When their lips met this time, a momentous thing happened. All doubt flew. All remnants of suspicion. Certainty took their place, lodging just like the ache that lay beneath Leith’s heart.
This could not be. Only it was. He should not trust her. Only he did, with his very life.
“Rhian.” He breathed her beautiful name into her, and she parted her lips to accept it, and let him in. Tasting of her was like nothing he’d ever experienced or dreamed of experiencing. Arousing, aye, and exciting. She had the blood pounding in his ears. But more than that, it felt almost sacred and holy, as if he’d found an answer for which he’d searched all his life.

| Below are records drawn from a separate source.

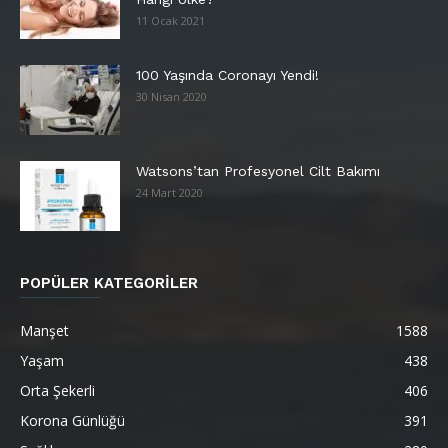
11 Ocak 2021
100 Yaşında Coronayı Yendi!
30 Nisan 2020
Watsons’tan Profesyonel Cilt Bakımı
24 Mart 2020
POPÜLER KATEGORİLER
Manşet
1588
Yaşam
438
Orta Şekerli
406
Korona Günlüğü
391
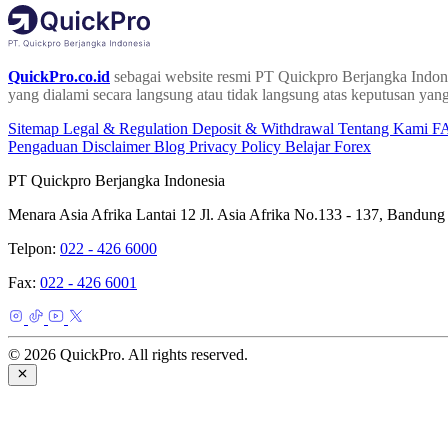
QuickPro.co.id
sebagai website resmi PT Quickpro Berjangka Indone
yang dialami secara langsung atau tidak langsung atas keputusan yang
Sitemap
Legal & Regulation
Deposit & Withdrawal
Tentang Kami
F
Pengaduan
Disclaimer
Blog
Privacy Policy
Belajar Forex
PT Quickpro Berjangka Indonesia
Menara Asia Afrika Lantai 12 Jl. Asia Afrika No.133 - 137, Bandung
Telpon:
022 - 426 6000
Fax:
022 - 426 6001
© 2026 QuickPro. All rights reserved.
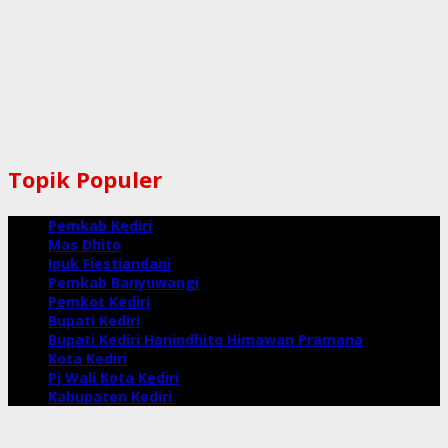
Topik Populer
Pemkab Kediri
Mas Dhito
Ipuk Fiestiandani
Pemkab Banyuwangi
Pemkot Kediri
Bupati Kediri
Bupati Kediri Hanindhito Himawan Pramana
Kota Kediri
Pj Wali Kota Kediri
Kabupaten Kediri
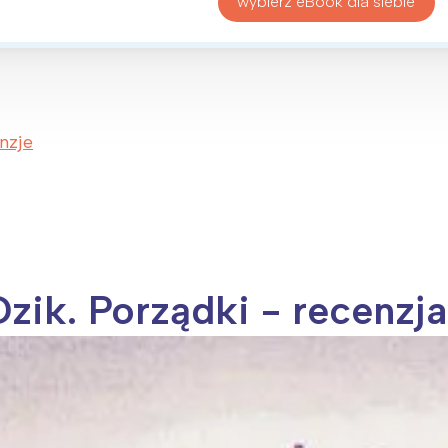
wybierz eBook dla siebie
nzje
Dzik. Porządki - recenzj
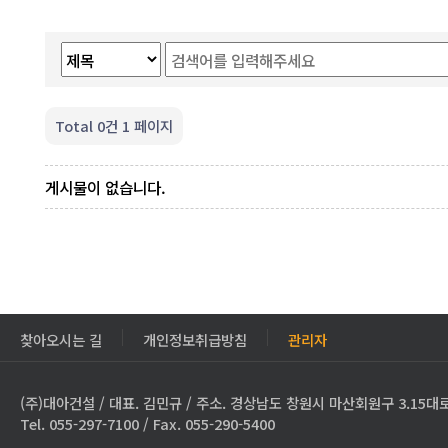
Total 0건
1 페이지
게시물이 없습니다.
찾아오시는 길
개인정보취급방침
관리자
(주)대아건설 / 대표. 김민규 / 주소. 경상남도 창원시 마산회원구 3.15대로
Tel. 055-297-7100 / Fax. 055-290-5400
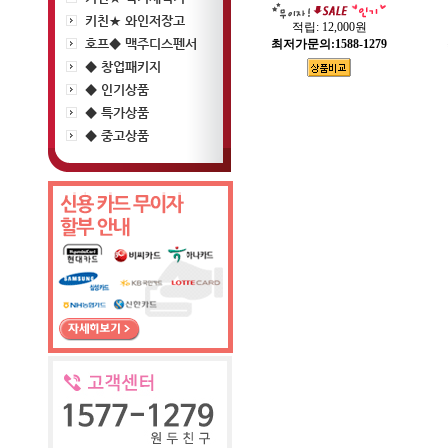
키친★ 와인저장고
적립:
12,000원
호프◆ 맥주디스펜서
최저가문의:1588-1279
◆ 창업패키지
◆ 인기상품
◆ 특가상품
◆ 중고상품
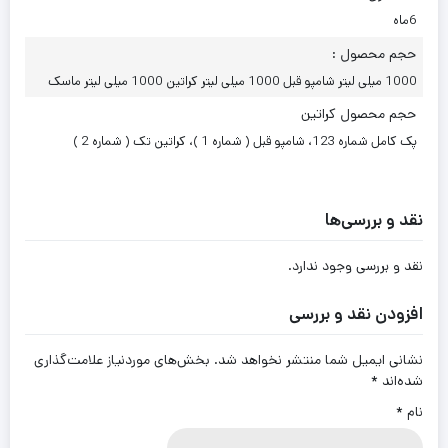
6ماه
حجم محصول :
1000 میلی لیتر شامپو قبل 1000 میلی لیتر کراتین 1000 میلی لیتر ماسک
حجم محصول کراتین
پک کامل شماره 123، شامپو قبل ( شماره 1 )، کراتین تک ( شماره 2 )
نقد و بررسی‌ها
نقد و بررسی وجود ندارد.
افزودن نقد و بررسی
نشانی ایمیل شما منتشر نخواهد شد.
بخش‌های موردنیاز علامت‌گذاری
شده‌اند
*
نام
*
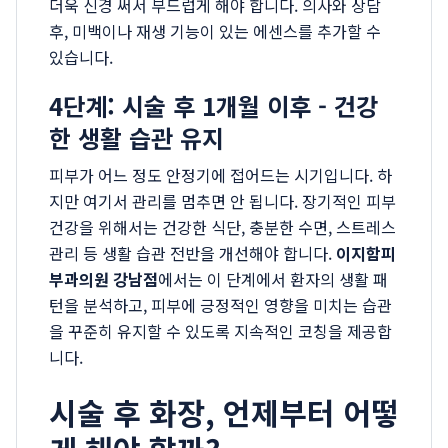
더욱 신경 써서 부드럽게 해야 합니다. 의사와 상담
후, 미백이나 재생 기능이 있는 에센스를 추가할 수
있습니다.
4단계: 시술 후 1개월 이후 - 건강
한 생활 습관 유지
피부가 어느 정도 안정기에 접어드는 시기입니다. 하
지만 여기서 관리를 멈추면 안 됩니다. 장기적인 피부
건강을 위해서는 건강한 식단, 충분한 수면, 스트레스
관리 등 생활 습관 전반을 개선해야 합니다.
이지함피
부과의원 강남점
에서는 이 단계에서 환자의 생활 패
턴을 분석하고, 피부에 긍정적인 영향을 미치는 습관
을 꾸준히 유지할 수 있도록 지속적인 코칭을 제공합
니다.
시술 후 화장, 언제부터 어떻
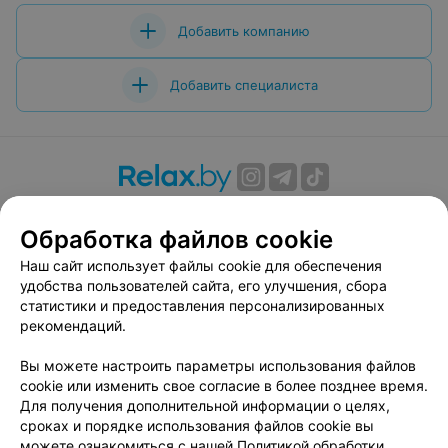
Добавить компанию
Добавить специалиста
О проекте
Новости проекта
Размещение рекламы
Обработка файлов cookie
Вакансии
Публичный договор
Способы оплаты
Публичный договор по использованию сервиса
Наш сайт использует файлы cookie для обеспечения
«Афиша»
удобства пользователей сайта, его улучшения, сбора
статистики и предоставления персонализированных
Пользовательское соглашение
рекомендаций.
Написать в поддержку
Вы можете настроить параметры использования файлов
Связаться по вопросам сотрудничества
cookie или изменить свое согласие в более позднее время.
Написать руководителю relax.by
Для получения дополнительной информации о целях,
Персональные настройки cookie
сроках и порядке использования файлов cookie вы
можете ознакомиться с нашей
Политикой обработки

A controlled woman, Rhian MacBeith, and a careful one. He felt that control shatter as she leaned to him. As she ran her hand up from his chest across his cheek and into his hair. As she tangled her tongue with his and invited him deeper in.
He wanted to weep. He wanted to holler. He did neither, but caught her close with his one good arm. He kissed and kissed her.
Naught in his world, after this, would ever be the same. That thought burst across his mind, along with the glorious warmth she seemed to shed upon him. No going back from this moment. Everything had changed.
Not till he began to sway on his feet did she withdraw her mouth from his, look into his face, and smile. If her kiss stole his breath, her smile had the power to fell him.
Beautiful woman, merciful angel. The darling of my heart.
Softly, softly, she said, “I did no’ mean to knock ye off your feet.”
“Ye steal my strength, Rhian MacBeith. And ye give it back to me again. A curious thing.”
“All o’ this is curious. Beyond reason. Out o’ time.”
He touched her cheek. He did so tenderly, as if he’d never before touched the flesh of a woman.
“Come.” She caught his hand and steered him to the bed.
“Rhian—”
“I want to kiss ye again, and I’ll be cursed if I’ll undo all the good work I ha’ done by sending ye to the floor.”
He lay already at her feet. He, a great lump of a man who could make two of her.
He fell backward onto the bed and scarcely noticed the ensuing pain. Like a man in a dream, he made room for her beside him, and she cuddled into his side as she had last night, and raised her lips to his.
Time passed. He had no way of telling how much. Nor did he care, for Rhian lay with him, warm and fragrant with the scent of herbs, and the knot that had held tight within him so long—the wound where was embedded the cord that connected him to her—became at last acquiescent.